Pengelolaan sumber daya hayati ikan diarahkan pada upaya-upaya yang menjamin kelestarian stok ikan di alam. Ikan Lemeduk memiliki potensi yang tinggi dalam bidang perikanan. Meningkatnya permintaan pasar terhadap ikan Lemeduk menyebabkan semakin tingginya kegiatan penangkapan dan penggunaan alat tangkap oleh nelayan. Faktor lain yang dapat menyebabkan terjadinya penurunan populasi suatu spesies di alam yaitu terjadinya degradasi lingkungan. Terjadinya kerusakan lingkungan perairan dapat mengganggu pertumbuhan biota perairan terutama ikan. Dengan demikian perlu dibuat strategi pengelolaan yang tepat untuk mencegah terjadinya kepunahan dan ikan Lemeduk dapat tetap lestari.

Menurut Dahuri (1996) diacu oleh Khamsani (2010), empat aspek berikut harus benar-benar diperlihatkan secara sungguh-sungguh dalam rangka pembangunan berkelanjutan, yaitu : (1) kegiatan pembangunan harus ditempatkan pada lokasi yang secara ekologis sesuai tata ruang, (2) laju pemanfaatan sumberdaya pulih tidak melebihi potensi lestari, (3) laju pembuangan limbah ke lingkungan tidak melebihi kapasitas asimilasinya, dan (4) tidak merusak bentang alam. Banyak cara untuk mencegah kepunahan ikan, khusus untuk ikan Lemeduk, pendirian suaka perikanan, domestikasi, penebaran kembali, dan pengembangan budidaya menjadi alternatif tindakan pencegahan kepunahan yang strategis.

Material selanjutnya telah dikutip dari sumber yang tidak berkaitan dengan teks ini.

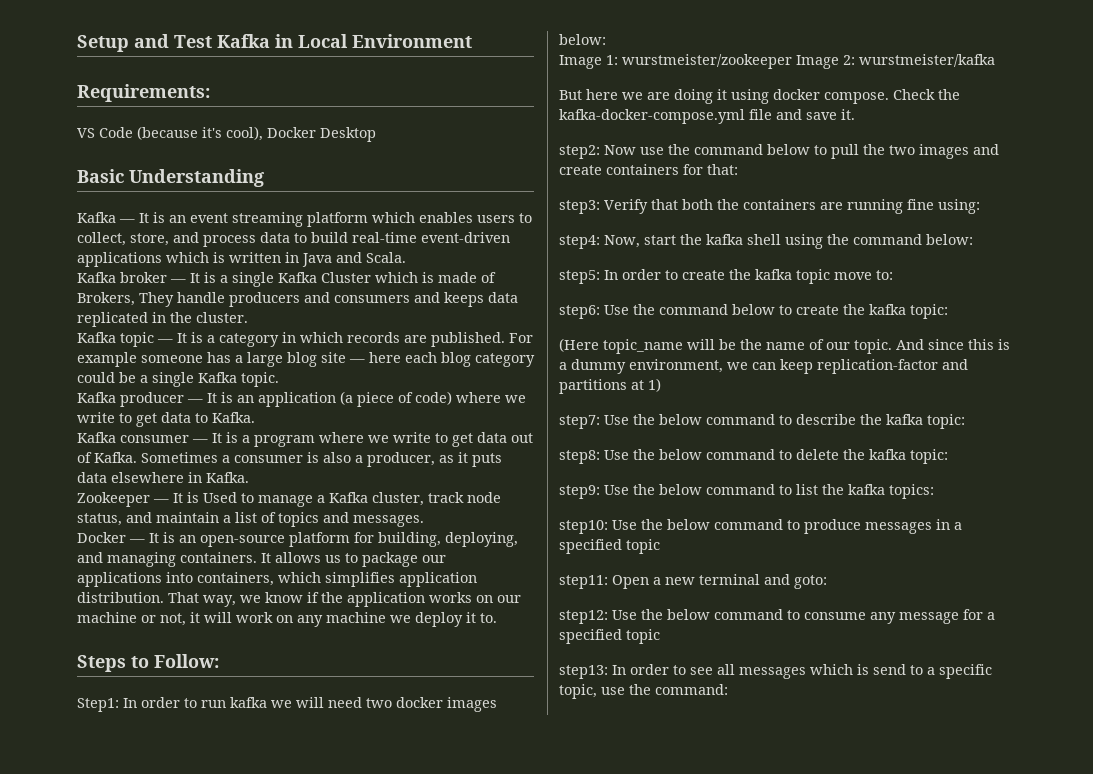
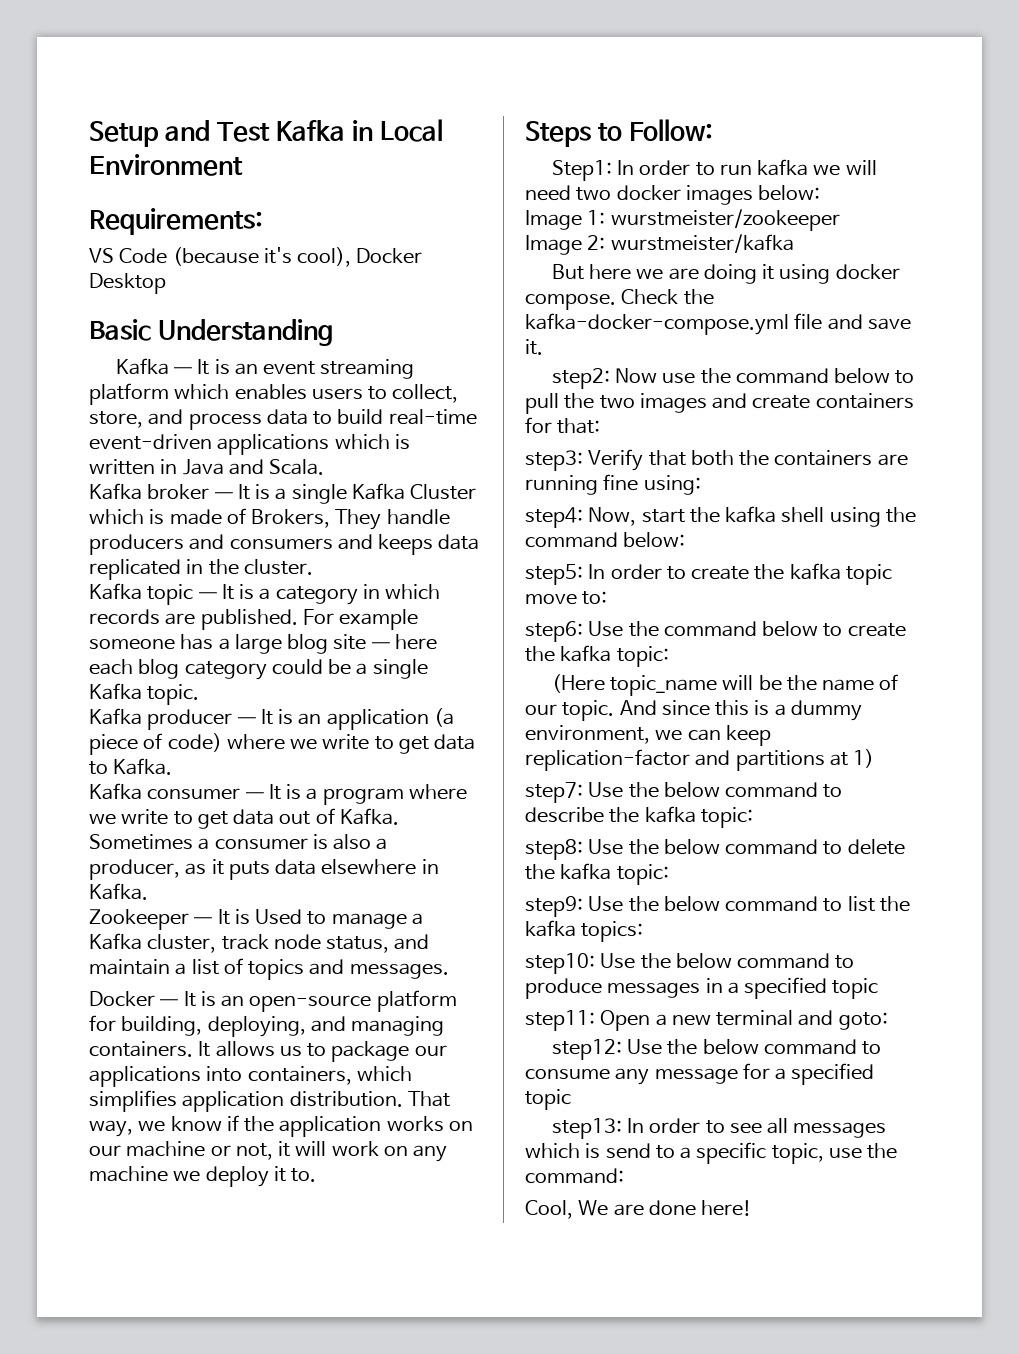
(792, 61) none -> (840, 220) //
(728, 689) none -> [525,1200,753,1219] // Cool, We are done here!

Mengacu pada uraian di atas, serta dikaitkan dengan hasil penelitian ini maka perlu adanya strategi pengelolaan ikan Lemeduk di Sungai Belumai agar tidak merusak kelestarian ikan Lemeduk, antara lain :

1. Domestikasi ikan Lemeduk dan Pengembangan budidaya. Berhasilnya upaya domestikasi dapat mendorong pengembangan budidaya sehingga tekanan penangkapan dapat berkurang, sehingga diharapkan populasi ikan Lemeduk dapat meningkat dan produksi ikan dapat cepat tercapai.

2. Minimalisasi Tingkat Pencemaran. Untuk menjaga keseimbangan ekosistem di perairan, diperlukan suatu pengelolaan perikanan terhadap sumberdaya yang beragam. Usaha pengelolaan dapat berupa penyuluhan terhadap masyarakat setempat tentang dampak lingkungan terhadap organisme perairan bahkan juga berdampak pada manusia.

3. Identifikasi Stok Ikan Lemeduk

Disamping itu dalam hal manajemen perikanan di Sungai Belumai, informasi ilmiah terkait identifikasi stok ikan Lemeduk diperlukan agar tidak

terjadi kesalahan introduksi spesies dalam pengelolaan stok ikan terutama ikan Lemeduk.

Agar upaya pengelolaan dapat diterapkan dan berjalan dengan baik, maka perlu adanya kerjasama dengan masyarakat, lembaga swadaya masyarakat (LSM) dan pemerintah setempat.